Selected text:
---*---
The Fly Club is a final club, traditionally "punching" (inviting to stand for election) male undergraduates of Harvard College during their sophomore or junior year.  Undergraduate and graduate members participate in club activities.

Founded 1836 as a literary society by the editors of Harvardiana, the club was granted a charter by the Alpha Delta Phi fraternity in 1837 and remained a chapter until surrendering its charter in 1865. With the graduation of the members of the class of 1868, the club was discontinued until 1878, when graduate members, including Edward Everett Hale (class of 1839) and Phillips Brooks (class of 1855), initiated undergraduates from the class of 1879, to whom the old charter was restored. In 1906, the charter was once again surrendered, and in 1910, the organization officially adopted the name "Fly Club," its unofficial title since 1885. In 1996, the Fly Club merged with the DU Club, another final club, and the combined entity retained the name "Fly Club."  

Some sources maintain that the club's name was derived by combining the PH from "Alpha," the l from "Delta," and the i from "Phi," to get "Phli," pronounced "Fly".

The club motto, suggested by Prof. Morris H. Morgan (class of 1881) and adopted Feb. 1902, reads DURATURIS HAUD DURIS VINCULIS, an ablative absolute construction translated as "Bonds should be lasting, not chafing or hard."
---*---
Lines from a dataset:

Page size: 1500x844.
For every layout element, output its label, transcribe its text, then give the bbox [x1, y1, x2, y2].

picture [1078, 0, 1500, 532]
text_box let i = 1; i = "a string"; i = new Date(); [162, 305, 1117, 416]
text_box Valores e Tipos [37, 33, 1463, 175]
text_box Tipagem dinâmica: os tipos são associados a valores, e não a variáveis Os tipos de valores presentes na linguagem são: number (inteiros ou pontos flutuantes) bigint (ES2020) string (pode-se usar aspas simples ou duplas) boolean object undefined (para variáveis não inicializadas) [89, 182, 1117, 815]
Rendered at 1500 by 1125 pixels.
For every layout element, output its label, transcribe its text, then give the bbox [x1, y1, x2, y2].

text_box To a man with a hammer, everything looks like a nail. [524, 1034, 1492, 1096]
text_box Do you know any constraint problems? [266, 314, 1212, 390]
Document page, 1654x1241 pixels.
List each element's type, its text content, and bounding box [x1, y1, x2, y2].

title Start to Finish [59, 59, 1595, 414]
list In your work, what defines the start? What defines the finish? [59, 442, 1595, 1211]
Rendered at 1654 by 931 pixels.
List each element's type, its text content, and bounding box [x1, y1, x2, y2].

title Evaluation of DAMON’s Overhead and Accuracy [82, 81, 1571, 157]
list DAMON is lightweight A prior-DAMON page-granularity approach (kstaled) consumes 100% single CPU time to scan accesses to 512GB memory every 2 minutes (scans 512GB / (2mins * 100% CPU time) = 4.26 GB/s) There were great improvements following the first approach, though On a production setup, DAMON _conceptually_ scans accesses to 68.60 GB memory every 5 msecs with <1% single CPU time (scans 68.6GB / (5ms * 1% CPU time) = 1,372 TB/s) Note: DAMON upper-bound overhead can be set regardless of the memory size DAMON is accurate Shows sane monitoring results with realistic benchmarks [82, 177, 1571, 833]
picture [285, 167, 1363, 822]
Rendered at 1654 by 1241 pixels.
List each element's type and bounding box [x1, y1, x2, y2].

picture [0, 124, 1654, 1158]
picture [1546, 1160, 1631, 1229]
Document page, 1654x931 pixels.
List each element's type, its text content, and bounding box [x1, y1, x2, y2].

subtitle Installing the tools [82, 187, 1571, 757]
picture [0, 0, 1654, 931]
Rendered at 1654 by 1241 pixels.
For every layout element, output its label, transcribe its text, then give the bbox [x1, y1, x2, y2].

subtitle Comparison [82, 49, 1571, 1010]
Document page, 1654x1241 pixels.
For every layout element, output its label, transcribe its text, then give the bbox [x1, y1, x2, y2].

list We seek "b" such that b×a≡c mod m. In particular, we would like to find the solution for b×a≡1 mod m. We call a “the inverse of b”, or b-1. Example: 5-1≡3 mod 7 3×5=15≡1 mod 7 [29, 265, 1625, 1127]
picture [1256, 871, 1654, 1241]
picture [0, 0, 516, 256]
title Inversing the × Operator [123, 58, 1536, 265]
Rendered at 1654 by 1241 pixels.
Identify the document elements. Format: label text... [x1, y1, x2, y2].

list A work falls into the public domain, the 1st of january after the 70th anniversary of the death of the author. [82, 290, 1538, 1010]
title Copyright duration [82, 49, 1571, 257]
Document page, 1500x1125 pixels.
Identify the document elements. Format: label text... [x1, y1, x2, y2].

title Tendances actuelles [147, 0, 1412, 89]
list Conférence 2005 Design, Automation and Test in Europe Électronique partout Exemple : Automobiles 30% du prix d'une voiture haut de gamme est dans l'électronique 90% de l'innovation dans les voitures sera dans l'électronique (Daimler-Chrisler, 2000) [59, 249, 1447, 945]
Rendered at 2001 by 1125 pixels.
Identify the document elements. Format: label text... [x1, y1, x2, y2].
---*---
Stated problem:
Continue the passage about the Fly Club at Harvard from where it stops.

Answer for the task:
Clubhouse
Constructed in 1896, with brick facade added in 1902, the Fly clubhouse is located at Two Holyoke Place, near Harvard Square, along the "Gold Coast" of formerly private residences that now comprise Harvard's Adams House (completed 1932) The Fly sits in front of Harvard's Lowell House (1930), across Mt. Auburn St. from the Harvard Lampoon building (1909).

Fly Club Gate 
The Fly Club Gate is located along the exterior of Winthrop House. An English Baroque structure, the gate was built in 1914 by a grant from members of the Fly Club. The Fly's symbol, a "leopard rampant gardant" (known as the "Kitty"), is centered within the ironwork above the entry. Inscribed below is a dedication: "For Friendships Made in College the Fly Club in Gratitude has Built this Gate."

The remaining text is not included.